Sets the type of service. For IPv6, this is referred to as the Traffic Control value.

show

Displays configured parameters of the following firewall settings.

Syntax

Description

advanced-firewall

Displays the currently configured advanced firewall parameters. For a full explanation of parameters please refer to set

arp-flux

Shows if arp-flux is currently turned on or off.

country-host

ip2country ipaddress

list

Use the ip2address > ipaddress option to find the country that hosts a specific IP address. Use the list parameter to list the stored IP addresses and the country that hosts them.

fqdn-host

Displays the configured parameters for:
  • cache-ttl
  • idle-timeout
  • learn-subdomains
  • IP eviction

http_proxy

Displays to following configured parameters for the HTTP proxy.
  • add_via_header
  • core_dump
  • relay_invalid_http_traffic
  • connect_timeout
  • tunnel_timeout
  • client_timeout
  • response_timeout
  • proxy_tlsv_0
  • captive_portal_tlsv1_0
  • captive_portal_x_frame_options

ips-settings

Displays the currently configured IPS settings and running instances.

ip-signature

alert

disable

drop

Lists the IPS signatures, by numeric ID, currently configured.
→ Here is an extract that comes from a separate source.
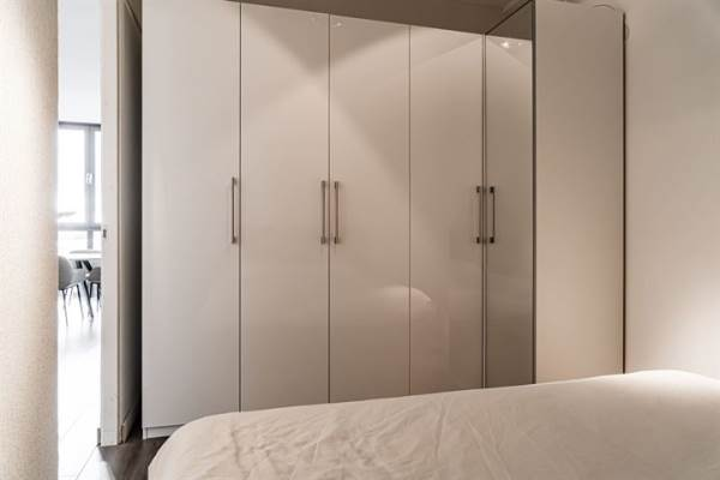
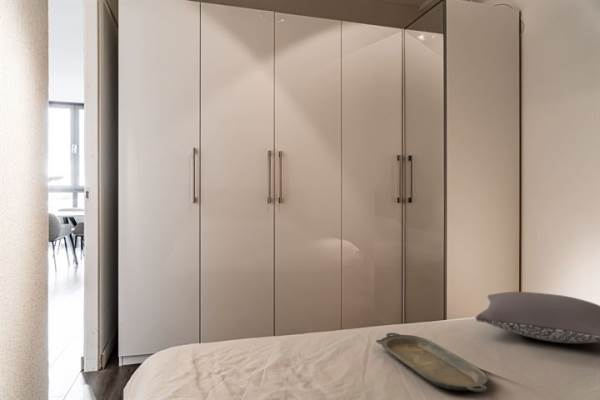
+ serving tray [375,332,489,393]
+ pillow [474,291,600,344]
Alert will show signatures configured to alert when triggered.

Disable will show the signatures currently disabled.

Drop will show the signatures currently configured to drop traffic when triggered.

ips_conf

Shows the current IPS configuration.

lanbypass

Shows the current lanbypass configuration. In this mode, one or two pairs of interfaces are bridged, allowing uninterrupted traffic flow without scanning when there is power failure or hardware malfunction.

nat-policy

application-server

failover

mail-notification

Displays the nat policy settings, enabled or disabled, for the protected application servers.

network

Displays various configured network parameters according to the filters used.

interface-speedinterfaceid

Shows the current network speed over the specified interface.

interfaces

Shows details of interfaces on the appliance including logical interfaces.

lag-interfaceinterfaceid

Shows details of the specified LAG interface.

macaddrinterfaceid

Displays the MAC address of the specified interface.

mtu-mssinterfaceid

Shows the current configured MTU of the specified interface, default MTU 1500 MSS 1460.

static-route

Displays all current IPv4 static routes.

static-route6

Displays all current IPv6 static routes.